“Do you fools listen to music or do you just skim through it?”- Jay-Z “Renegade”
I’ve been giving this quote by Jay-Z a lot of thought lately. I know it’s Thanksgiving weekend and all, and nobody wants to think about anything except Turkey (I can’t blame you).
But seriously, how much time do you really spend listening to the music that artists try to offer up for your consumption? Lately, I’ve been shying away from downloading music illegally. The past couple of months actually. The only stuff I’ve been grabbing online has been mixtapes and things that are put on the net specifically to be shared.
It’s not that I don’t want to contribute to the inevitable downfall of the traditional brick and mortar music business. I actually want that business model to break completely. It’s just, I want to give music it’s proper respect, and the attention it deserves.

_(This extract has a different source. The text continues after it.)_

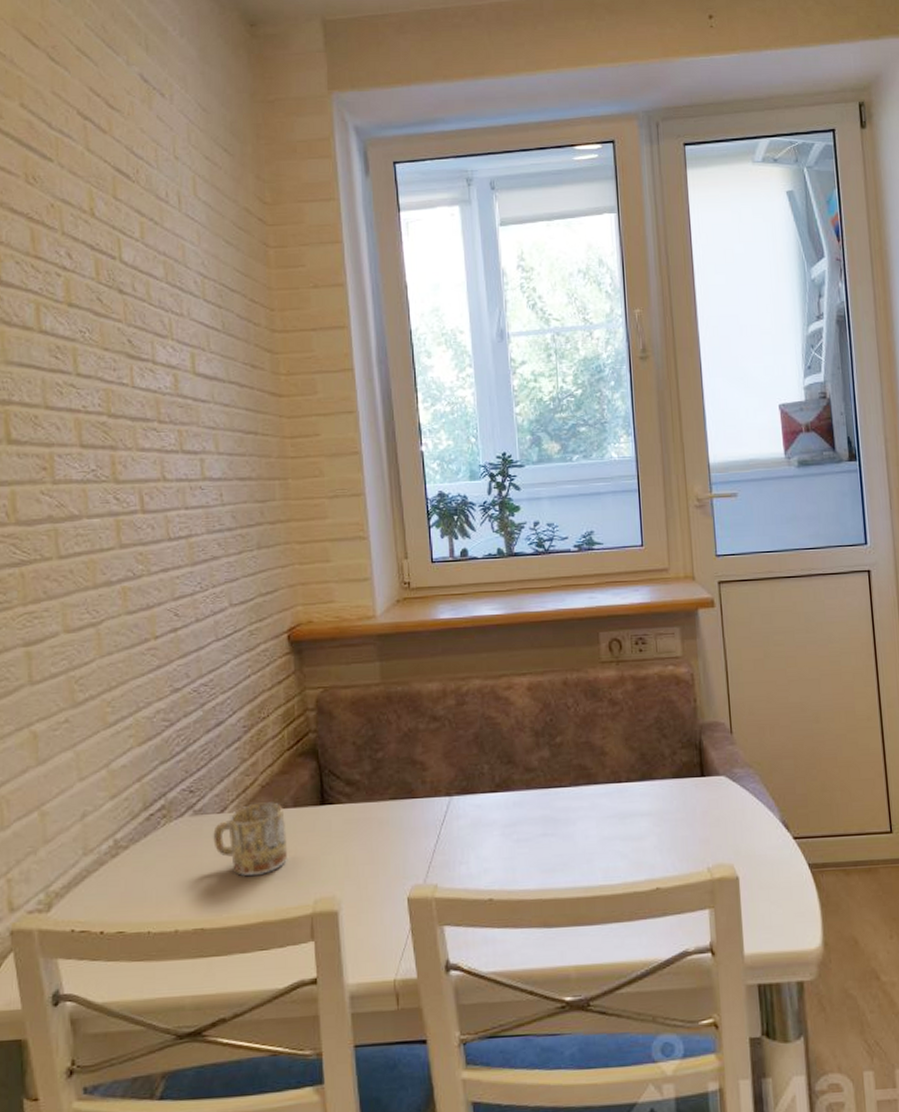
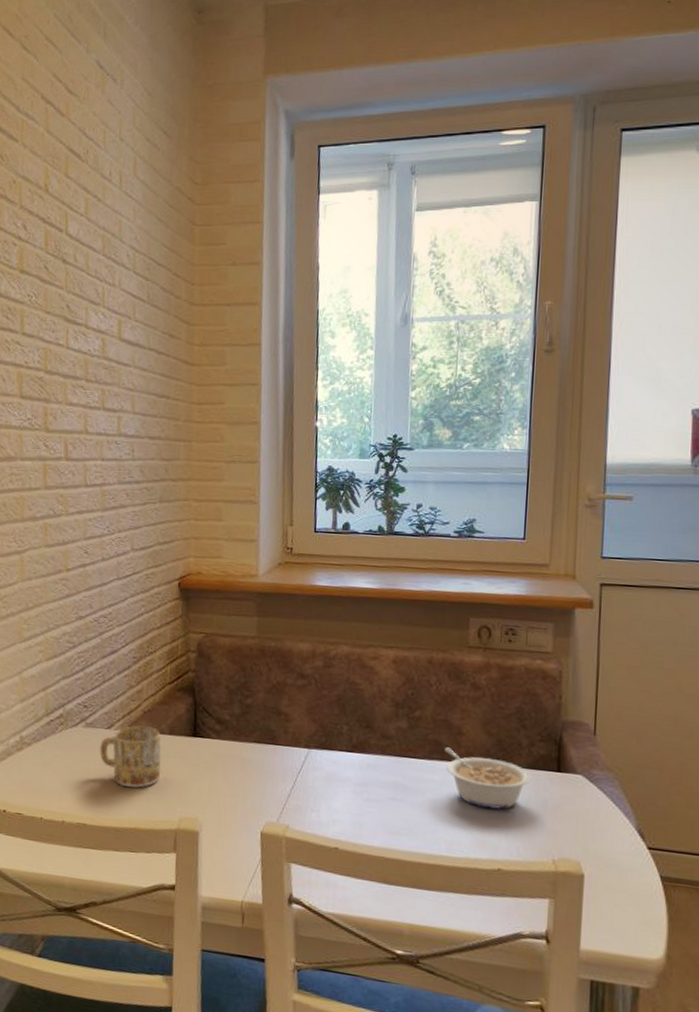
legume: none [589,770,677,827] -> present [444,747,531,809]

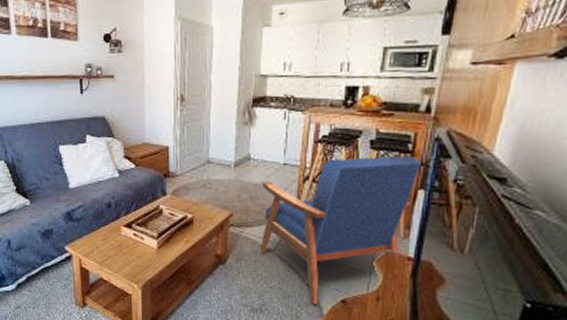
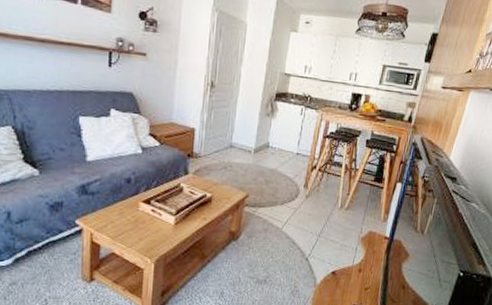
armchair: present [259,155,421,304] -> none [269,153,402,276]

It sort of bothers me that an artist can sit in a studio for 9 months, maybe a year, maybe even longer, and try to create something– anything really– and in the span of a minute I can download that project for free, listen to each song for a couple of seconds, and if I don’t like it I can just delete the files from my computer. Or if I love it, I can send it to all my friends, with no real compensation handed to anyone who was involved in making the record.
What I’m talking about is obviously an oldschool way of thinking about music, and I gather that I’m in the minority on this, at least as a journalist and person who receives compensation as a critic of music. But as someone who also works on the creative side of the business, as well as in other aspects, it’s really disheartening to see how disposable people’s creative work has become. I don’t think writers and critics, and pretty much everyone who treats the music in such a disposable way, really understand the sheer man hours that go into making a piece of recorded music.
Those were the thoughts that I had this past weekend, when I listened to two very different albums, through streaming them on their individual myspace pages, respectively. They were the new Kanye West album, 808s and Heartbreak, and the new Guns N Roses album, Chinese Democracy. Now I know this is a blog on a hip-hop website, but above and beyond rap, I’m a music lover and creator before anything else in life. I listen to and appreciate everything.
So we have two albums. 808s and Heartbreak was supposedly recorded in Hawaii in a span of three weeks. Chinese Democracy was recorded over a span of 15 years. Everyone in the world, but most particularly in the music and media business, has their 2 cents to offer on both of these records.
How are they related?
Other than the fact that they both dropped this week, they’re both incredibly good. I’ve always been a big GnR fan, and with everyone saying their record is overproduced, I can’t help but feel like critics just have to say something negative about this album, no matter how great it actually is. Kanye West’s album, though, is largely underproduced. And people are citing that fact as one of its sticking points as well, when in actuality it’s probably the project’s biggest asset.
Point being, an artist really can’t please everyone. They can try to appease the label and the public, like so many do, but that’s usually the cause of their epic fail.
When Van Gogh was painting, do you think he was in his studio thinking, “Man, if I put this color here, it’ll make the bitches in the gallery go crazy.” No. Not in the least bit. But I’m sure that if he knew his work would only be glanced at for a few seconds, only to be moved on to the next one, it might have made him go crazy. Actually, he did go crazy, but that’s another story.
Point is, whether the music takes 15 days or 15 years to make, we as fans and critics alike, need to respect the creator’s vision, and really acknowledge just much time and energy goes into bringing it to us. And give it the proper attention. Really listen to it, not skim through it.
I remember friends of mine in the 90s buying CDs and skimming through them. It was the start of music becoming disposable art. Everyone had an opinion, without actually listening.
When I listened to Kanye’s album, I had to take it back to living at home, in my bedroom, to being a fan again. I had to just shut the lights off and turn the music high high high-er. Just so I could give it the respect I feel anyone who truly makes music would want it to have. Same with Chinese Democracy. I definitely feel like I soaked up their creative offerings a lot more having treated their music that way. If I were sitting on the computer multi-tasking, listening between emails and phone calls, or maybe even driving through heavy traffic, stopping and starting at lights, I might not have felt the same.
It kind of sucks that as a society we’re too busy to really pay attention to our musicians. I think they at least deserve that much, no?
I kind of noticed it the other day at Atlantic, when I was in their conference room with a bunch of other industry folks to hear snippets of Plies newest LP, The Realest. People were definitely talking over his music, and he was right in front of them! Now maybe what Plies is saying on record isn’t important enough for people to stop talking about the latest industry fuckery (or what people ate for breakfast), but still, it’s kinda lame.
How do you listen to your music… do you actually listen or do you just check each track for a hot beat and skip to the next song if it doesn’t peak your interest?